On the surface, Friday’s relatively flat finish by the S&P 500 Index (SNPINDEX:^SPX) might make it seem like it was a calm day on Wall Street. The reality: It was another painfully volatile day in a volatile week for tech stocks, which fell sharply enough to wipe out gains in almost every other sector.
Amazon (NASDAQ:AMZN) shares fell almost 2%, leading big tech lower as almost every tech stock with a market cap above $200 billion closed lower to end the week. While tech was falling, every other sector except real estate gained in value, with industrials and materials sectors both up more than 1% to close out the week. Fertilizer company Mosaic, paper and packaging giant Avery Dennison, mining giant Freeport-McMoRan, and refiner Marathon Petroleum led their sectors higher, with all up 3% or more.

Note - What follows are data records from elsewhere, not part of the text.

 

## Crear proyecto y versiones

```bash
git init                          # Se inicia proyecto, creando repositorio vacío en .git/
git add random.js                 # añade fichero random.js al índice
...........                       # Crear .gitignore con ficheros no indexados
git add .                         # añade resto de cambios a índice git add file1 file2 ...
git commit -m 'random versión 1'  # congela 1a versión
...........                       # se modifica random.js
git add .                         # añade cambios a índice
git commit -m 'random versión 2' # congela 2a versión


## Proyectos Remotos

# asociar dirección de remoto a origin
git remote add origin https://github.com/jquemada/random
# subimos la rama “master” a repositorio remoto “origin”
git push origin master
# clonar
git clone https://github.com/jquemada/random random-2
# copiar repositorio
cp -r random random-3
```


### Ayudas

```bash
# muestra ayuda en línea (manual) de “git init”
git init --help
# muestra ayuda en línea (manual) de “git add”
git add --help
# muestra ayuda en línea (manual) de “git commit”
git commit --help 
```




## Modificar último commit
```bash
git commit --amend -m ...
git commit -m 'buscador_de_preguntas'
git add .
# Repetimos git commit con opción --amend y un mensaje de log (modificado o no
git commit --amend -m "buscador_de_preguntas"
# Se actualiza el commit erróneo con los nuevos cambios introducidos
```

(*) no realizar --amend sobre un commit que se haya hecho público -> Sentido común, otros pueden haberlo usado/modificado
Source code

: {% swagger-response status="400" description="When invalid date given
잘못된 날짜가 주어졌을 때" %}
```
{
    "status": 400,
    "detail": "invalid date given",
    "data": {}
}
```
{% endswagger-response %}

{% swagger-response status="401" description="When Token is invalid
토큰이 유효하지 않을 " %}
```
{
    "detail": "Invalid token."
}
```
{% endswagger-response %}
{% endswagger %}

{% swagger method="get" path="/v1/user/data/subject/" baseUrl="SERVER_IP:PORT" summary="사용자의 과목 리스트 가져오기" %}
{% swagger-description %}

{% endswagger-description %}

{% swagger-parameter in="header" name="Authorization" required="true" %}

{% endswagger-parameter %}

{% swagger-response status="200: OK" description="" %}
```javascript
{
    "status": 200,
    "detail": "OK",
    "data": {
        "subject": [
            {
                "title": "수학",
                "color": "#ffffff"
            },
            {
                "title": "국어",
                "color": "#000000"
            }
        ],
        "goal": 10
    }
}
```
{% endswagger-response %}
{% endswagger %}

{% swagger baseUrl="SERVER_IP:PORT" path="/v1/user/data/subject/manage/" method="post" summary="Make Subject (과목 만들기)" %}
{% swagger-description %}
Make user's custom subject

Investors continue moving out of big tech stocks
Today’s tech stock sell-off continued a trend that’s seen the S&P 500 tech sector lose more than 11% of its value since the market peak last week. That’s easily the worst sector performance in the S&P 500 over that period, outpacing the declines of the telecom and energy sector that have also experienced big investor outflows. Here’s how these sectors (as measured by the Energy Select Sector SPDR ETF, Technology Select Sector SPDR ETF, and Telecom Select Sector SPDR ETF) and the full index (as shown by the SPDR S&P 500 ETF Trust) have performed since Sept. 2, when the S&P reached its all-time high.
Every sector has sold off since the high, but the tech sector has driven the lion’s share of the losses.
Outsize tech sector sell-off wiped out broad gains almost everywhere else
Here’s how all the sectors closed on Friday:
The biggest, most valuable companies in the U.S. are largely technology companies, and as they move, so moves the broader market. That’s how you can have one sector notably underperform a market in which almost all other sectors move higher and still finish at barely breakeven.
Here’s more context: The five biggest tech companies in the S&P 500, Apple (NASDAQ:AAPL), Amazon (technically classified as a consumer goods retailer, but it’s just as much a tech company), Microsoft (NASDAQ:MSFT), Alphabet (NASDAQ:GOOG)(NASDAQ:GOOGL), and Facebook (NASDAQ:FB) had a combined market cap of $6.9 trillion at market close on Friday. The five biggest nontech companies, Berkshire Hathaway, Walmart, Johnson & Johnson, Procter & Gamble, and JPMorgan Chase, have a combined market cap of $1.9 trillion.
Tech companies have a massive influence on U.S. stock markets, including the highly diversified S&P 500 Index. The sector has driven an outsize portion of investors’ returns this year. Many of those investors have spent the past two weeks cashing out some of those gains in an uncertain economic environment as the coronavirus pandemic continues to weigh on the global economy.
Get used to volatility
This has become a constant refrain, but it’s the reality that stock investors must come to terms with. Record volatility has been the hallmark of 2020, and that volatility is likely to remain with so many uncertainties — economic, political, and health-related — continue to cast long shadows over investors.
Tech has been a big loser over the past couple of weeks, but it’s also been the best-performing sector by far in this and prior years. As big tech becomes a bigger part of how we live and work in the years ahead, the longer trend of outperformance is likely to return. Stock investors would do well to remember that before joining others in the big tech exodus.